# How many days after a trip can a rider still rate?



## vtcomics (Oct 9, 2018)

I haven't had a trip for almost a week and suddenly a "4" pops up out of nowhere??? L Is that Possible?? Hate this rating system with a passion. I had worked my way up to a 4.92 and now drop back to a 4.91. So frustrating that these idiot companies refuse to acknowledge a lot of older folks consider a 4 "very good" and a 5 as almost akin to walking on water and rarely given.


----------



## Danny3xd (Nov 7, 2016)

I feel your pain buddy. It just is what it is and 4.91 is nothing to ashamed of! 

Your obviously good people and just sayin' don't let it get to you. It's rating the entire experience and that rider's day. Just human nature.

Chin up and keep trying to be the human your dawgs think you are.

Now that's a high bar! LoL.


----------



## Pax Collector (Feb 18, 2018)

Last I checked, riders have up to a month to rate a trip.

I wouldn't worry about a 0.01 drop in a rating as it won't affect you one bit except psychologically. It's a manipulating tool engineered to make sure you bend over backwards to please pax.

My advice to you, weather you choose to take it or leave it, is to ignore the rating system as 4.91 is already such an outstanding driver rating and you won't have anything to worry about as long as you keep doing what you normally do.

Only noobs fret over stars. The only thing I see when someone enters my car is a dollar sign, not some "Stars".


----------



## Danny3xd (Nov 7, 2016)

Wut PC said....


----------



## BigBadJohn (Aug 31, 2018)

30 days? Y? Ubers out to screw the so called "partner's" any way they can! Lol 
The funny thing is we're all OK with this! 30 days later! F.U. driver!!! Now guess who it was! Admit it kids. Sadly, we're all a bunch of morons for putting up with the worlds most absurd driver rating system known to mankind. But yet, we keep coming back for more!


----------



## Bears Fan (Oct 28, 2018)

I'm much happier driving for Uber and Lyft when I ignore ratings. I looked at my Lyft rating for the first time in 6 weeks and it was a 4.98. My Uber rating last I checked was 4.96. If I were to check today they would be lower and I would have no idea why so it is pointless to look at them. So I just won't look at them. If your rating becomes an issue to Uber or Lyft, I'm sure they'll let you know. No need to pay attention to them at all. Just do your job and you'll be fine.


----------



## Kodyhead (May 26, 2015)

BigBadJohn said:


> 30 days? Y? Ubers out to screw the so called "partner's" any way they can! Lol
> The funny thing is we're all OK with this! 30 days later! F.U. driver!!! Now guess who it was! Admit it kids. Sadly, we're all a bunch of morons for putting up with the worlds most absurd driver rating system known to mankind. But yet, we keep coming back for more!


Well there is a chance to get a tip for 30 days........


----------



## Danny3xd (Nov 7, 2016)

Bears Fan said:


> I'm much happier driving for Uber and Lyft when I ignore ratings. I looked at my Lyft rating for the first time in 6 weeks and it was a 4.98. My Uber rating last I checked was 4.96. If I were to check today they would be lower and I would have no idea why so it is pointless to look at them. So I just won't look at them. If your rating becomes an issue to Uber or Lyft, I'm sure they'll let you know. No need to pay attention to them at all. Just do your job and you'll be fine.


Thats cool. Well done and said BF. I gotta do that.


----------



## vtcomics (Oct 9, 2018)

:::

### TASK SET
1. Translate this sentence from the forum thread on rider ratings into Spanish: "Last I checked, riders have up to a month to rate a trip."
2. Name every distinct username that heads a post in the forum thread on rider ratings, each listed once in order of first appearance.

:::

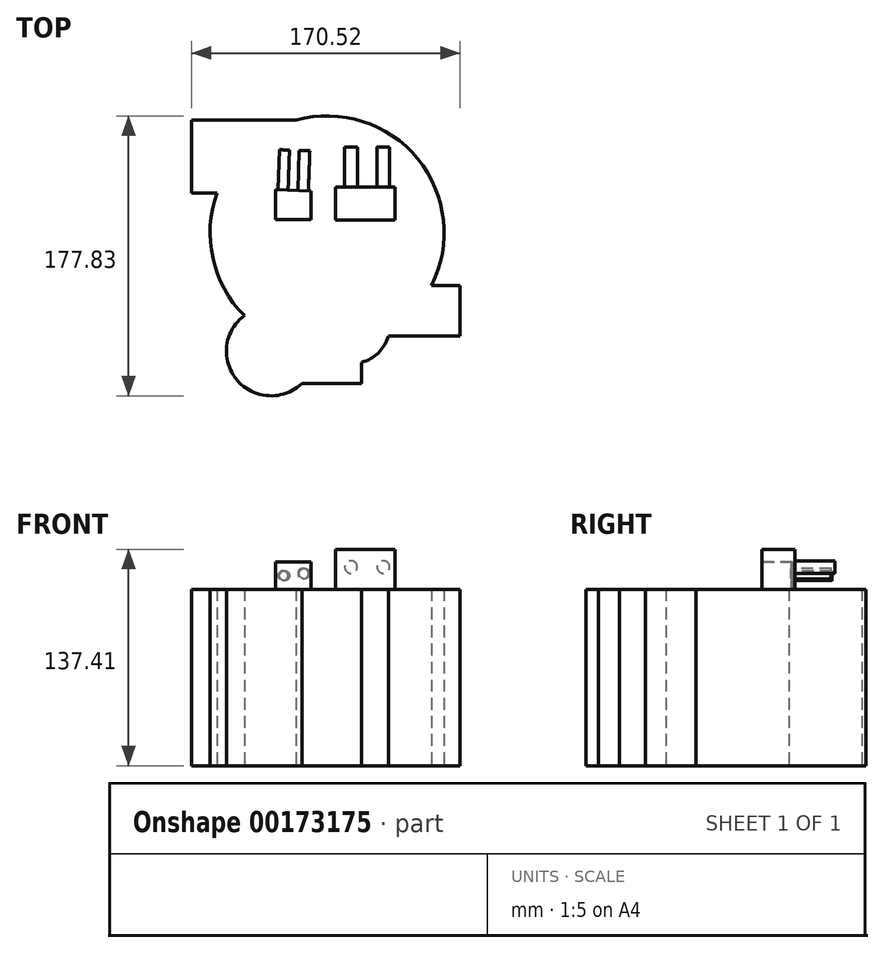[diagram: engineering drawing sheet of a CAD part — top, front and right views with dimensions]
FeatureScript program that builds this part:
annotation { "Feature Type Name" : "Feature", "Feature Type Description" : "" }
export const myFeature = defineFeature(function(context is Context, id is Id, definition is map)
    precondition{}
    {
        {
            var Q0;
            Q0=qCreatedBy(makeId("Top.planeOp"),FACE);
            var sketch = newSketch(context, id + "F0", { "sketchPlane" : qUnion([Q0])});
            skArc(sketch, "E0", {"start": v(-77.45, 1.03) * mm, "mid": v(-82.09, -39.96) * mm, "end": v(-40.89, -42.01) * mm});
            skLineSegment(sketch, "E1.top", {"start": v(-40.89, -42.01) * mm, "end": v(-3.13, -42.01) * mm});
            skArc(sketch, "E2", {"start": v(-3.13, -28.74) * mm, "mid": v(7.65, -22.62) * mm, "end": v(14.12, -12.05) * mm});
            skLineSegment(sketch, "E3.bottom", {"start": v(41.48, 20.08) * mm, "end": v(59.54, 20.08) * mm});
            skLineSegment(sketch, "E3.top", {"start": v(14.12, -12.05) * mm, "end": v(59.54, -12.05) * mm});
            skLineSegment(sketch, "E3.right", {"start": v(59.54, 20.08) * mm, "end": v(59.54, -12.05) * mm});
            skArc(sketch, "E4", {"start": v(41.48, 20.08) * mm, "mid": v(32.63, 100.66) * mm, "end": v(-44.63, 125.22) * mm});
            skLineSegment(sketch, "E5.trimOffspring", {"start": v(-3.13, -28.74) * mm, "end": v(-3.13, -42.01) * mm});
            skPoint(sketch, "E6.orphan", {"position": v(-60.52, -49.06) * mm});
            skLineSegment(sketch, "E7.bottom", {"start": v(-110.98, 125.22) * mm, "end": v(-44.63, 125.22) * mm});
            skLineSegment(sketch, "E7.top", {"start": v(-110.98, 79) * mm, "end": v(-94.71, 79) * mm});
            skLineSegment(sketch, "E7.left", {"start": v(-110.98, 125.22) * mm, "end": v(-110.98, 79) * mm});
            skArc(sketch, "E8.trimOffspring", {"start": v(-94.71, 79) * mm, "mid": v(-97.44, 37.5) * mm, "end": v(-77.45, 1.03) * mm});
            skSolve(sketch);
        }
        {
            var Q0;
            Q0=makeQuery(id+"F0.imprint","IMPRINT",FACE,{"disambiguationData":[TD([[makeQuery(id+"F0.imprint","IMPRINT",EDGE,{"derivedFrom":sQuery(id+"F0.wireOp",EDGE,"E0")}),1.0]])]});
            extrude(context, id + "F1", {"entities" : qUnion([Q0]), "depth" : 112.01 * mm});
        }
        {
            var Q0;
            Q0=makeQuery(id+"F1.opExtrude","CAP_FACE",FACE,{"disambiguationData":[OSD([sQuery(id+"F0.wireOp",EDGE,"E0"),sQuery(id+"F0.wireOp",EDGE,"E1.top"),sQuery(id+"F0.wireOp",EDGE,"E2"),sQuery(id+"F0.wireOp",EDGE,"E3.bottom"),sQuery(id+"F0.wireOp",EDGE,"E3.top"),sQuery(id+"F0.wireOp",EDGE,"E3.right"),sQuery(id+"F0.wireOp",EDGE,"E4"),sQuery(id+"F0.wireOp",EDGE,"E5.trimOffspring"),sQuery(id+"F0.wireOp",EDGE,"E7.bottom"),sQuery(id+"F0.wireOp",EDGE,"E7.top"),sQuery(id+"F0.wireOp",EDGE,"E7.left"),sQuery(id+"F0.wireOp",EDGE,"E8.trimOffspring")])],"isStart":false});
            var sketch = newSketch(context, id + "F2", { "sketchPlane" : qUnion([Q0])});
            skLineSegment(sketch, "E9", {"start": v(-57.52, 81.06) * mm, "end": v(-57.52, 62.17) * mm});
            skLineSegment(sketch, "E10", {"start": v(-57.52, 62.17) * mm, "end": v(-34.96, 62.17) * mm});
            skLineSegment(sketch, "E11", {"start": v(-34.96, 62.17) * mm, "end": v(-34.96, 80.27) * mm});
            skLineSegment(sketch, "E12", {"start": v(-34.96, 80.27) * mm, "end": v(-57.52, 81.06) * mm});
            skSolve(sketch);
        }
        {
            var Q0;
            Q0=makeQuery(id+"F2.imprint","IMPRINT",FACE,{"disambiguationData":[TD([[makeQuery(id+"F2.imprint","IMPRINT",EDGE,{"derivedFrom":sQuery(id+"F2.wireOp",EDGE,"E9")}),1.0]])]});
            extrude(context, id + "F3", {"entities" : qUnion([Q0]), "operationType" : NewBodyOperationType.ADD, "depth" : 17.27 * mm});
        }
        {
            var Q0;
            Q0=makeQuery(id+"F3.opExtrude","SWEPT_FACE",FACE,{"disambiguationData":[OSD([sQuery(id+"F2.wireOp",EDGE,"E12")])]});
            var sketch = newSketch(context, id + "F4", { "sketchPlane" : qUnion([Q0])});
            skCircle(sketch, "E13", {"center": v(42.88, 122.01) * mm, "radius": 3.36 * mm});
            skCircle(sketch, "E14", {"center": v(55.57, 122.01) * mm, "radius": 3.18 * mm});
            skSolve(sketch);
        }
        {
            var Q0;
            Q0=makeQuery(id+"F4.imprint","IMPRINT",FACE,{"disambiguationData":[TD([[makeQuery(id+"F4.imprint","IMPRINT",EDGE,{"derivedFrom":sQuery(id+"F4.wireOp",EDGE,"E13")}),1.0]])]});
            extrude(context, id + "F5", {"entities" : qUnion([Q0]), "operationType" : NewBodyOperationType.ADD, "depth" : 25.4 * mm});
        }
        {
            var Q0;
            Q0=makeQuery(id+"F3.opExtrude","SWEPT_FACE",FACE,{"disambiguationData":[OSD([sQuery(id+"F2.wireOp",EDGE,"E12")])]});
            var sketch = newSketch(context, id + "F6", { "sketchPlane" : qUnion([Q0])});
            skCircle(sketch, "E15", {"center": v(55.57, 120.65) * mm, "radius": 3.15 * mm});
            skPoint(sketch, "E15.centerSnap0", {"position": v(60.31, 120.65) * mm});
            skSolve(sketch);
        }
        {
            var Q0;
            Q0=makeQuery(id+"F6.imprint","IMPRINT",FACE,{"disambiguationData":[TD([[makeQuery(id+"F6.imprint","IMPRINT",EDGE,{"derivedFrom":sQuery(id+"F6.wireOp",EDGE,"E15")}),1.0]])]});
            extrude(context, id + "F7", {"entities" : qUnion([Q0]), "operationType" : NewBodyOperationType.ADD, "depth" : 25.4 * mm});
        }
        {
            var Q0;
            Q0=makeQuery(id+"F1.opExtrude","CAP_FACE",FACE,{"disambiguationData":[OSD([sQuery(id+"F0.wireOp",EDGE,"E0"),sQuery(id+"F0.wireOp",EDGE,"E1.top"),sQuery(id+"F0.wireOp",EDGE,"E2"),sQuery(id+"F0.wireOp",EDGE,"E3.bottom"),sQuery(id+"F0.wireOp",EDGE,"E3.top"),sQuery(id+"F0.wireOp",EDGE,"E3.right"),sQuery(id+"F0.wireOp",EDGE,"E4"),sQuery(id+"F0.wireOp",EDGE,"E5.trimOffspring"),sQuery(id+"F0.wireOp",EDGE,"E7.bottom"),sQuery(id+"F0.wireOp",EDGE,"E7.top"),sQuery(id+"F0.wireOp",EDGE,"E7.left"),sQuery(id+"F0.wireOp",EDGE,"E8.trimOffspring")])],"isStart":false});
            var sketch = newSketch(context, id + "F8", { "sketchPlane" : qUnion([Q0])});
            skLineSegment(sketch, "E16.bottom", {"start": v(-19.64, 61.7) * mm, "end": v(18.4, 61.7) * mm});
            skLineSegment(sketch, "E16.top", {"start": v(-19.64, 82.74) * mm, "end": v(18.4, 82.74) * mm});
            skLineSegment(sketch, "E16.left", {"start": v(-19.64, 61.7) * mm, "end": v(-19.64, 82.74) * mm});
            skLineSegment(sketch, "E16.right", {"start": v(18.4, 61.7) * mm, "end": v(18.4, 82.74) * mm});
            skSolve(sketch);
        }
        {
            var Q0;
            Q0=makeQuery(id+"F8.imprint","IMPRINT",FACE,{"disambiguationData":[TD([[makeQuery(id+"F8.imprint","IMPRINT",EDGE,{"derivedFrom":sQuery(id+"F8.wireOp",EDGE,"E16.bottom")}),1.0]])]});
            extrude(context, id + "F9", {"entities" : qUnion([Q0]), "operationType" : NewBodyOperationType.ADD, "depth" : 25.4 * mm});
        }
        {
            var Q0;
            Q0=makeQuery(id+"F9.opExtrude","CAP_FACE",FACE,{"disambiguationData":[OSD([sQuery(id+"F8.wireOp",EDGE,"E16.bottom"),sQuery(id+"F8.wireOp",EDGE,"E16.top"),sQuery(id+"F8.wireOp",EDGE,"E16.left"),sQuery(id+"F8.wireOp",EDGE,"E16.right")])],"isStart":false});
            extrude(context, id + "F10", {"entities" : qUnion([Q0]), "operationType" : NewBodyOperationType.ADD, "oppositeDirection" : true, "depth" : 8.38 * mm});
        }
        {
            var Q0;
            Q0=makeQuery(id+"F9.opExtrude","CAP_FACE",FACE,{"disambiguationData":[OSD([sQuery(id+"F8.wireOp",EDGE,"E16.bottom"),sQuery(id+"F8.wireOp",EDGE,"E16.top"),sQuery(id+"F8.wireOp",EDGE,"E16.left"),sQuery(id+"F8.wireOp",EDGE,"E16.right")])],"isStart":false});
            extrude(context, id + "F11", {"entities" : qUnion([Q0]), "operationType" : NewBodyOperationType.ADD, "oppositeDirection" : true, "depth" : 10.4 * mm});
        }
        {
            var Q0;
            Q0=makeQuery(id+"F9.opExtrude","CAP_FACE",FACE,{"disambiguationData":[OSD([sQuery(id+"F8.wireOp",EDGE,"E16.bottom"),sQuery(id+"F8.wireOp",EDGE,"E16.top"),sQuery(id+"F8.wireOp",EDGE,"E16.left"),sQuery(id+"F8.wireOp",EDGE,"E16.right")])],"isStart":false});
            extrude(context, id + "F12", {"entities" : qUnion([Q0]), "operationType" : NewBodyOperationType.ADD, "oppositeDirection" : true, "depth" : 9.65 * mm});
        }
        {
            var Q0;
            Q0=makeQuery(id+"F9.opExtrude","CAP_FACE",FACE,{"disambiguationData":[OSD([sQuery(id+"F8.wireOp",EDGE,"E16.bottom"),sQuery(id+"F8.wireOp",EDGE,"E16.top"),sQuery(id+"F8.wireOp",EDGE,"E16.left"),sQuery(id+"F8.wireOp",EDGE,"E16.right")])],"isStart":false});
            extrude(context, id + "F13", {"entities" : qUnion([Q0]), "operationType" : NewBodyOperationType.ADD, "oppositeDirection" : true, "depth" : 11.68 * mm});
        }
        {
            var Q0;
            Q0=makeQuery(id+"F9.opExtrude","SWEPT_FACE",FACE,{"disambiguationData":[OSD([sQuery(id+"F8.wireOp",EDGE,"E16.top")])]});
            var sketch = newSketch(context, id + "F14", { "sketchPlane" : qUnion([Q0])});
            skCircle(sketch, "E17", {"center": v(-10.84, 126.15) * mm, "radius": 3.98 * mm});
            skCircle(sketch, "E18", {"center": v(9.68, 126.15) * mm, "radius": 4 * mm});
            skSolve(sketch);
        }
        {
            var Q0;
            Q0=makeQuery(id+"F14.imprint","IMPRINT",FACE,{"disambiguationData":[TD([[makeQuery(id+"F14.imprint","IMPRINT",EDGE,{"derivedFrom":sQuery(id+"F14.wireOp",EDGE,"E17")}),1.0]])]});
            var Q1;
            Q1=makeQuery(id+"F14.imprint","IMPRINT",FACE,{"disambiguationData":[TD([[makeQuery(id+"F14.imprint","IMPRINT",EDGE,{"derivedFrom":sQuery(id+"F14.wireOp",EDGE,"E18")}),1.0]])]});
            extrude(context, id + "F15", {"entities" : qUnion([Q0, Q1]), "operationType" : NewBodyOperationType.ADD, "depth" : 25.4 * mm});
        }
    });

:::

### FULL SOLUTIONS
1. La última vez que lo comprobé, los pasajeros tenían hasta un mes para calificar un viaje.

2. vtcomics, Danny3xd, Pax Collector, BigBadJohn, Bears Fan, Kodyhead